Eliminar el concepto de sociedad, o de clase social, es el primer paso para tratar de convencernos de la grandeza del individuo: si la sociedad no existe entonces estás solo; pero no temas, cualquier individuo es capaz de lograr todo aquello que se proponga. Margaret Thatcher llevó este principio hasta límites sonrojantes cuando afirmó aquello de “la sociedad no existe, solo existen los individuos y las familias”.

La injerencia del Estado en el modo de vida de la clase media creó un rechazo hacia la socialdemocracia, al llamado estado del bienestar, que Tony Judt explica magistralmente. Ese desencanto encontró su válvula de escape mediante la entronización del individuo, mediante el culto al yo. El individuo encontró en su sobrestimación una salida a la uniformidad, al desasosiego de saberse incluido en un grupo del que nadie le había pedido opinión: debía adquirir una vivienda de protección oficial, debía llevar a sus hijos a los colegios públicos, debía contar con un seguro médico. El Estado proveía a sus hijos y sus hijos le arrojaron una pedrada, allá por los últimos sesenta del siglo pasado. Mayo del sesentayocho es la protesta de la clase media frente a la estandarización que el Estado propuso.

Hoy, la crítica de la socialdemocracia pasa por negar la lucha de clases, negar la naturaleza misma de la sociedad, y negar, por supuesto, la tributación progresiva, base de todo lo que después de la Segunda guerra mundial se consiguió en cuanto a libertad cívica. El individuo reacciona contra su propia cosificación, negando los principios de la igualdad: sólo es importante aquello que para mí es importante. De esta forma la salvación no puede venir ya del Estado, el Estado debe alejarse de los asuntos del individuo; así reza el ideario liberal en España. Resulta curioso comprobar cómo las privatizaciones no logran bajar la presión fiscal ni adelgazar el aparato del Estado.
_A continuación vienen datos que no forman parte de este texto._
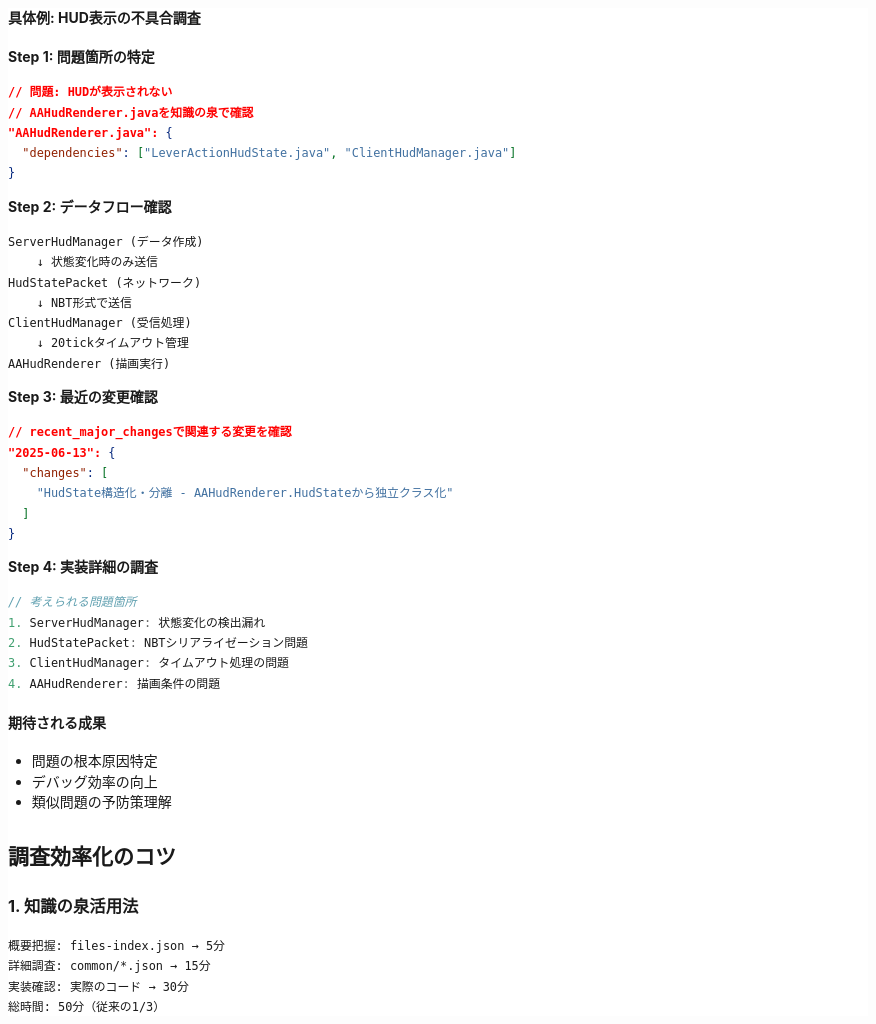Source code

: #### 具体例: HUD表示の不具合調査

**Step 1: 問題箇所の特定**
```json
// 問題: HUDが表示されない
// AAHudRenderer.javaを知識の泉で確認
"AAHudRenderer.java": {
  "dependencies": ["LeverActionHudState.java", "ClientHudManager.java"]
}
```

**Step 2: データフロー確認**
```
ServerHudManager (データ作成)
    ↓ 状態変化時のみ送信
HudStatePacket (ネットワーク)
    ↓ NBT形式で送信
ClientHudManager (受信処理)
    ↓ 20tickタイムアウト管理
AAHudRenderer (描画実行)
```

**Step 3: 最近の変更確認**
```json
// recent_major_changesで関連する変更を確認
"2025-06-13": {
  "changes": [
    "HudState構造化・分離 - AAHudRenderer.HudStateから独立クラス化"
  ]
}
```

**Step 4: 実装詳細の調査**
```java
// 考えられる問題箇所
1. ServerHudManager: 状態変化の検出漏れ
2. HudStatePacket: NBTシリアライゼーション問題
3. ClientHudManager: タイムアウト処理の問題
4. AAHudRenderer: 描画条件の問題
```

#### 期待される成果
- 問題の根本原因特定
- デバッグ効率の向上
- 類似問題の予防策理解

## 調査効率化のコツ

### 1. 知識の泉活用法

```
概要把握: files-index.json → 5分
詳細調査: common/*.json → 15分
実装確認: 実際のコード → 30分
総時間: 50分（従来の1/3）
```

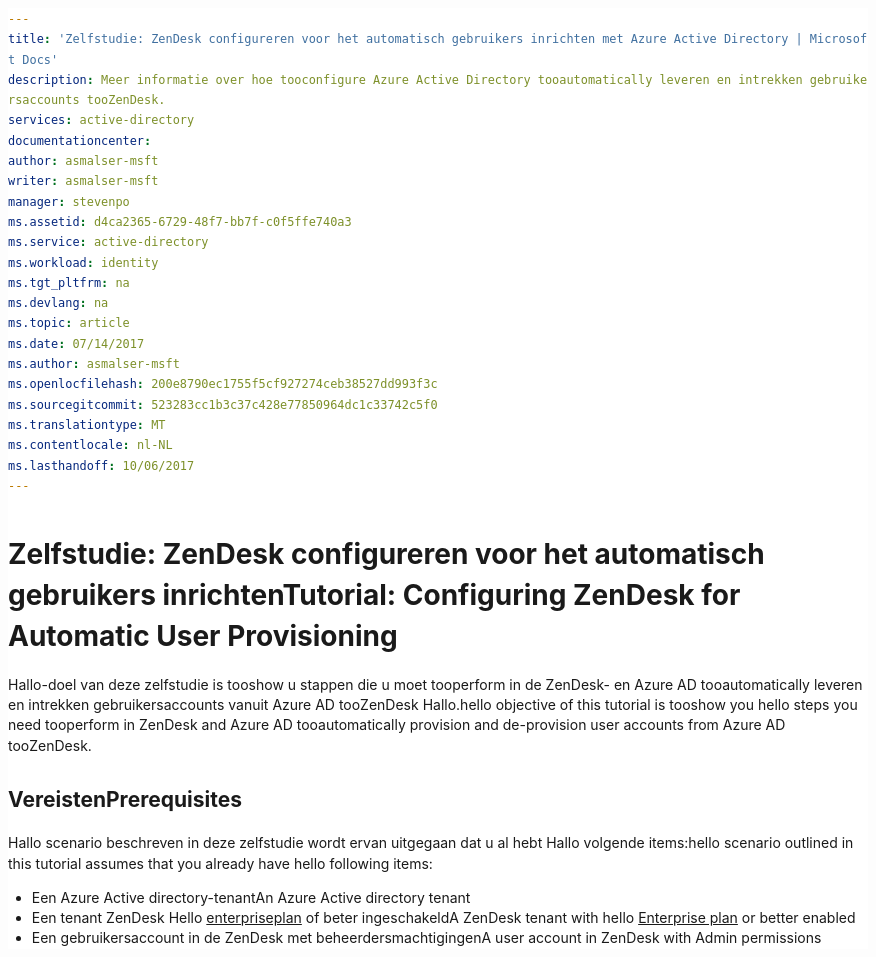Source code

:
 ```yaml
---
title: 'Zelfstudie: ZenDesk configureren voor het automatisch gebruikers inrichten met Azure Active Directory | Microsoft Docs'
description: Meer informatie over hoe tooconfigure Azure Active Directory tooautomatically leveren en intrekken gebruikersaccounts tooZenDesk.
services: active-directory
documentationcenter: 
author: asmalser-msft
writer: asmalser-msft
manager: stevenpo
ms.assetid: d4ca2365-6729-48f7-bb7f-c0f5ffe740a3
ms.service: active-directory
ms.workload: identity
ms.tgt_pltfrm: na
ms.devlang: na
ms.topic: article
ms.date: 07/14/2017
ms.author: asmalser-msft
ms.openlocfilehash: 200e8790ec1755f5cf927274ceb38527dd993f3c
ms.sourcegitcommit: 523283cc1b3c37c428e77850964dc1c33742c5f0
ms.translationtype: MT
ms.contentlocale: nl-NL
ms.lasthandoff: 10/06/2017
---
```

# <a name="tutorial-configuring-zendesk-for-automatic-user-provisioning"></a><span data-ttu-id="78abb-103">Zelfstudie: ZenDesk configureren voor het automatisch gebruikers inrichten</span><span class="sxs-lookup"><span data-stu-id="78abb-103">Tutorial: Configuring ZenDesk for Automatic User Provisioning</span></span>


<span data-ttu-id="78abb-104">Hallo-doel van deze zelfstudie is tooshow u stappen die u moet tooperform in de ZenDesk- en Azure AD tooautomatically leveren en intrekken gebruikersaccounts vanuit Azure AD tooZenDesk Hallo.</span><span class="sxs-lookup"><span data-stu-id="78abb-104">hello objective of this tutorial is tooshow you hello steps you need tooperform in ZenDesk and Azure AD tooautomatically provision and de-provision user accounts from Azure AD tooZenDesk.</span></span> 

## <a name="prerequisites"></a><span data-ttu-id="78abb-105">Vereisten</span><span class="sxs-lookup"><span data-stu-id="78abb-105">Prerequisites</span></span>

<span data-ttu-id="78abb-106">Hallo scenario beschreven in deze zelfstudie wordt ervan uitgegaan dat u al hebt Hallo volgende items:</span><span class="sxs-lookup"><span data-stu-id="78abb-106">hello scenario outlined in this tutorial assumes that you already have hello following items:</span></span>

*   <span data-ttu-id="78abb-107">Een Azure Active directory-tenant</span><span class="sxs-lookup"><span data-stu-id="78abb-107">An Azure Active directory tenant</span></span>
*   <span data-ttu-id="78abb-108">Een tenant ZenDesk Hello [enterpriseplan](https://www.zendesk.com/product/pricing/) of beter ingeschakeld</span><span class="sxs-lookup"><span data-stu-id="78abb-108">A ZenDesk tenant with hello [Enterprise plan](https://www.zendesk.com/product/pricing/) or better enabled</span></span> 
*   <span data-ttu-id="78abb-109">Een gebruikersaccount in de ZenDesk met beheerdersmachtigingen</span><span class="sxs-lookup"><span data-stu-id="78abb-109">A user account in ZenDesk with Admin permissions</span></span> 
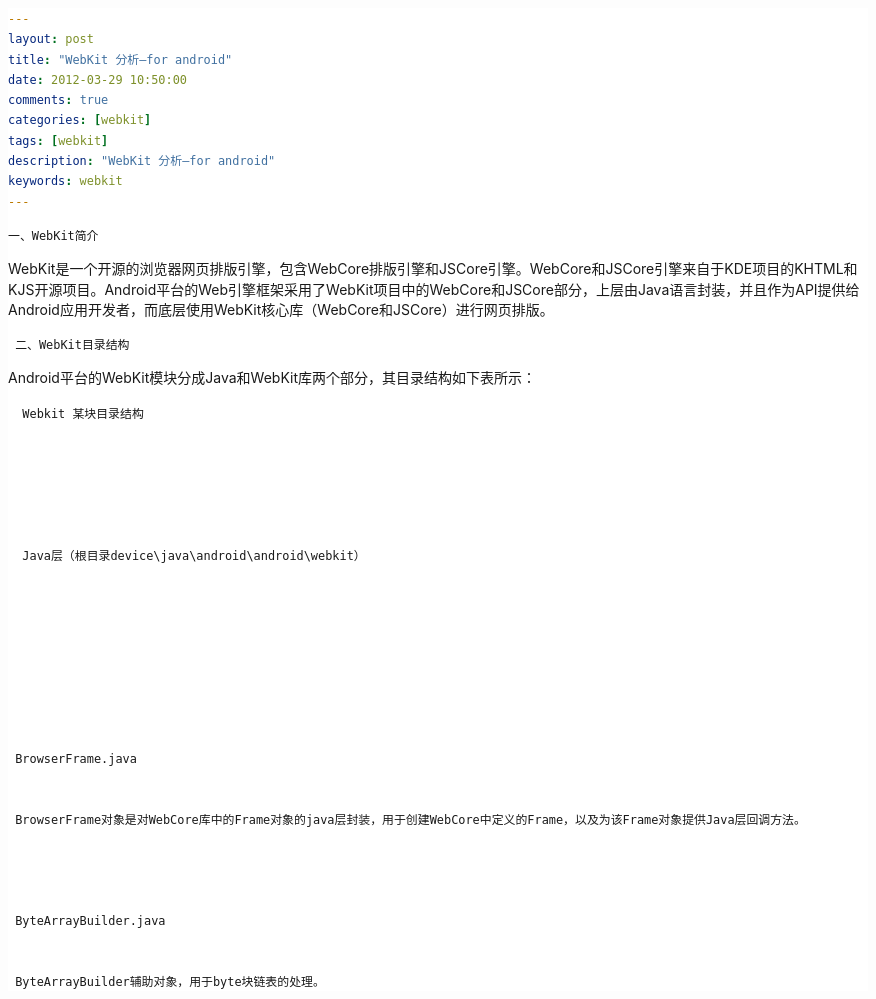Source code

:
 ```yaml
---
layout: post
title: "WebKit 分析–for android"
date: 2012-03-29 10:50:00 
comments: true
categories: [webkit]
tags: [webkit]
description: "WebKit 分析–for android"
keywords: webkit
---
```



 
  
   
    一、WebKit简介
    
    
   
  
  WebKit是一个开源的浏览器网页排版引擎，包含WebCore排版引擎和JSCore引擎。WebCore和JSCore引擎来自于KDE项目的KHTML和KJS开源项目。Android平台的Web引擎框架采用了WebKit项目中的WebCore和JSCore部分，上层由Java语言封装，并且作为API提供给Android应用开发者，而底层使用WebKit核心库（WebCore和JSCore）进行网页排版。
 
 
  
   
    
     二、WebKit目录结构
     
     
    
   
   Android平台的WebKit模块分成Java和WebKit库两个部分，其目录结构如下表所示：
  
 
 
  
   
    
     
      Webkit 某块目录结构
     
    
   
   
    
     
      Java层（根目录device\java\android\android\webkit）
     
    
   
  
 
 
  
   
    
     BrowserFrame.java
    
    
     BrowserFrame对象是对WebCore库中的Frame对象的java层封装，用于创建WebCore中定义的Frame，以及为该Frame对象提供Java层回调方法。
    
   
   
    
     ByteArrayBuilder.java
    
    
     ByteArrayBuilder辅助对象，用于byte块链表的处理。
    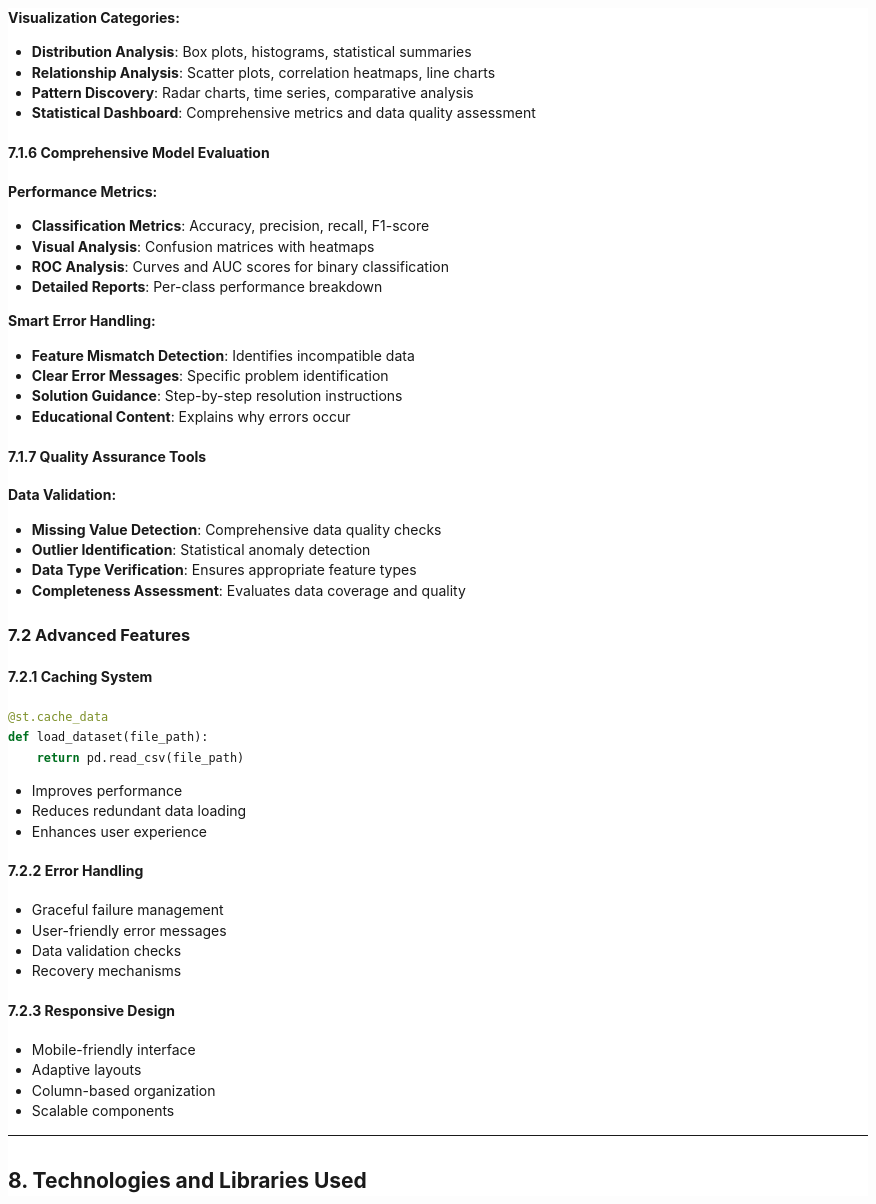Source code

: **Visualization Categories:**
- **Distribution Analysis**: Box plots, histograms, statistical summaries
- **Relationship Analysis**: Scatter plots, correlation heatmaps, line charts
- **Pattern Discovery**: Radar charts, time series, comparative analysis
- **Statistical Dashboard**: Comprehensive metrics and data quality assessment

#### 7.1.6 Comprehensive Model Evaluation
**Performance Metrics:**
- **Classification Metrics**: Accuracy, precision, recall, F1-score
- **Visual Analysis**: Confusion matrices with heatmaps
- **ROC Analysis**: Curves and AUC scores for binary classification
- **Detailed Reports**: Per-class performance breakdown

**Smart Error Handling:**
- **Feature Mismatch Detection**: Identifies incompatible data
- **Clear Error Messages**: Specific problem identification
- **Solution Guidance**: Step-by-step resolution instructions
- **Educational Content**: Explains why errors occur

#### 7.1.7 Quality Assurance Tools
**Data Validation:**
- **Missing Value Detection**: Comprehensive data quality checks
- **Outlier Identification**: Statistical anomaly detection
- **Data Type Verification**: Ensures appropriate feature types
- **Completeness Assessment**: Evaluates data coverage and quality

### 7.2 Advanced Features

#### 7.2.1 Caching System
```python
@st.cache_data
def load_dataset(file_path):
    return pd.read_csv(file_path)
```
- Improves performance
- Reduces redundant data loading
- Enhances user experience

#### 7.2.2 Error Handling
- Graceful failure management
- User-friendly error messages
- Data validation checks
- Recovery mechanisms

#### 7.2.3 Responsive Design
- Mobile-friendly interface
- Adaptive layouts
- Column-based organization
- Scalable components

---

## 8. Technologies and Libraries Used

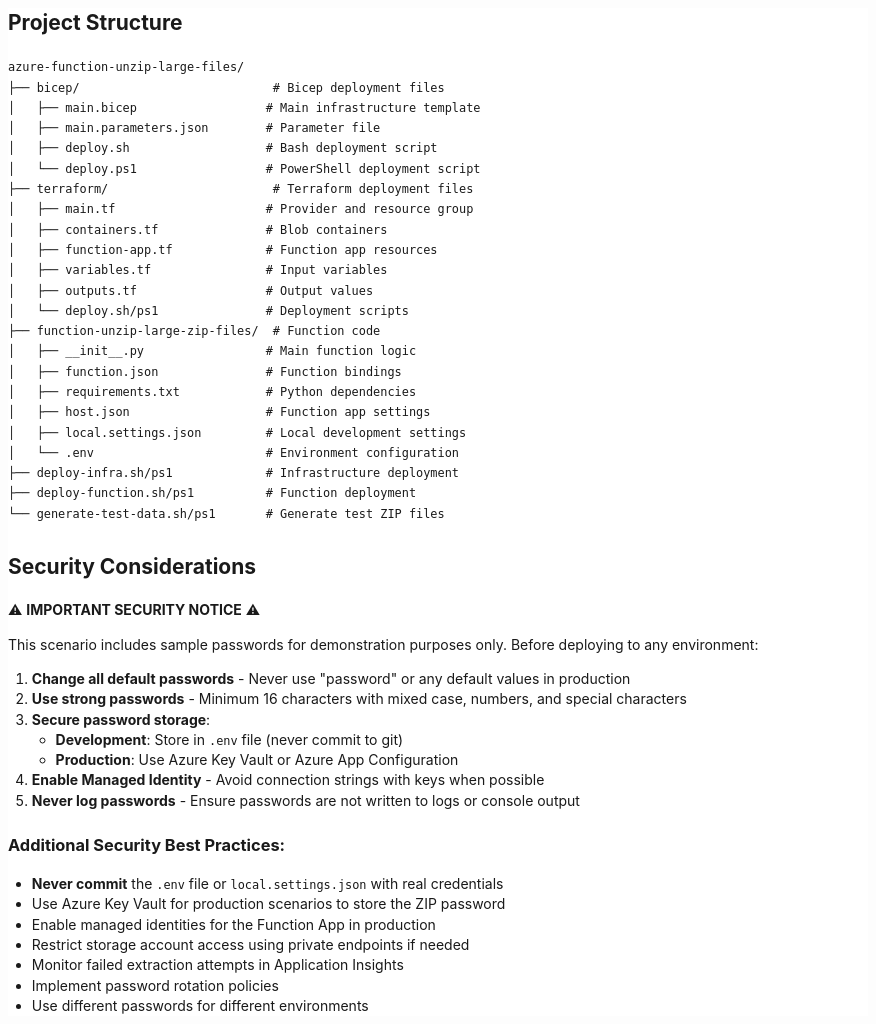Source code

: ## Project Structure

```
azure-function-unzip-large-files/
├── bicep/                           # Bicep deployment files
│   ├── main.bicep                  # Main infrastructure template
│   ├── main.parameters.json        # Parameter file
│   ├── deploy.sh                   # Bash deployment script
│   └── deploy.ps1                  # PowerShell deployment script
├── terraform/                       # Terraform deployment files
│   ├── main.tf                     # Provider and resource group
│   ├── containers.tf               # Blob containers
│   ├── function-app.tf             # Function app resources
│   ├── variables.tf                # Input variables
│   ├── outputs.tf                  # Output values
│   └── deploy.sh/ps1               # Deployment scripts
├── function-unzip-large-zip-files/  # Function code
│   ├── __init__.py                 # Main function logic
│   ├── function.json               # Function bindings
│   ├── requirements.txt            # Python dependencies
│   ├── host.json                   # Function app settings
│   ├── local.settings.json         # Local development settings
│   └── .env                        # Environment configuration
├── deploy-infra.sh/ps1             # Infrastructure deployment
├── deploy-function.sh/ps1          # Function deployment
└── generate-test-data.sh/ps1       # Generate test ZIP files
```

## Security Considerations

⚠️ **IMPORTANT SECURITY NOTICE** ⚠️

This scenario includes sample passwords for demonstration purposes only. Before deploying to any environment:

1. **Change all default passwords** - Never use "password" or any default values in production
2. **Use strong passwords** - Minimum 16 characters with mixed case, numbers, and special characters
3. **Secure password storage**:
   - **Development**: Store in `.env` file (never commit to git)
   - **Production**: Use Azure Key Vault or Azure App Configuration
4. **Enable Managed Identity** - Avoid connection strings with keys when possible
5. **Never log passwords** - Ensure passwords are not written to logs or console output

### Additional Security Best Practices:
- **Never commit** the `.env` file or `local.settings.json` with real credentials
- Use Azure Key Vault for production scenarios to store the ZIP password
- Enable managed identities for the Function App in production
- Restrict storage account access using private endpoints if needed
- Monitor failed extraction attempts in Application Insights
- Implement password rotation policies
- Use different passwords for different environments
De todo esto habla Tony Judt en su magnífico libro; leerlo es confirmarse uno en sus intuiciones. Frente a la esquizofrenia de buscar un beneficio en todo, de plantearlo todo en términos económicos, vale la pena volver a pensar el mundo como un lugar donde la organización social puede ser posible, un lugar en el que contar con el otro sea la solución y no el problema.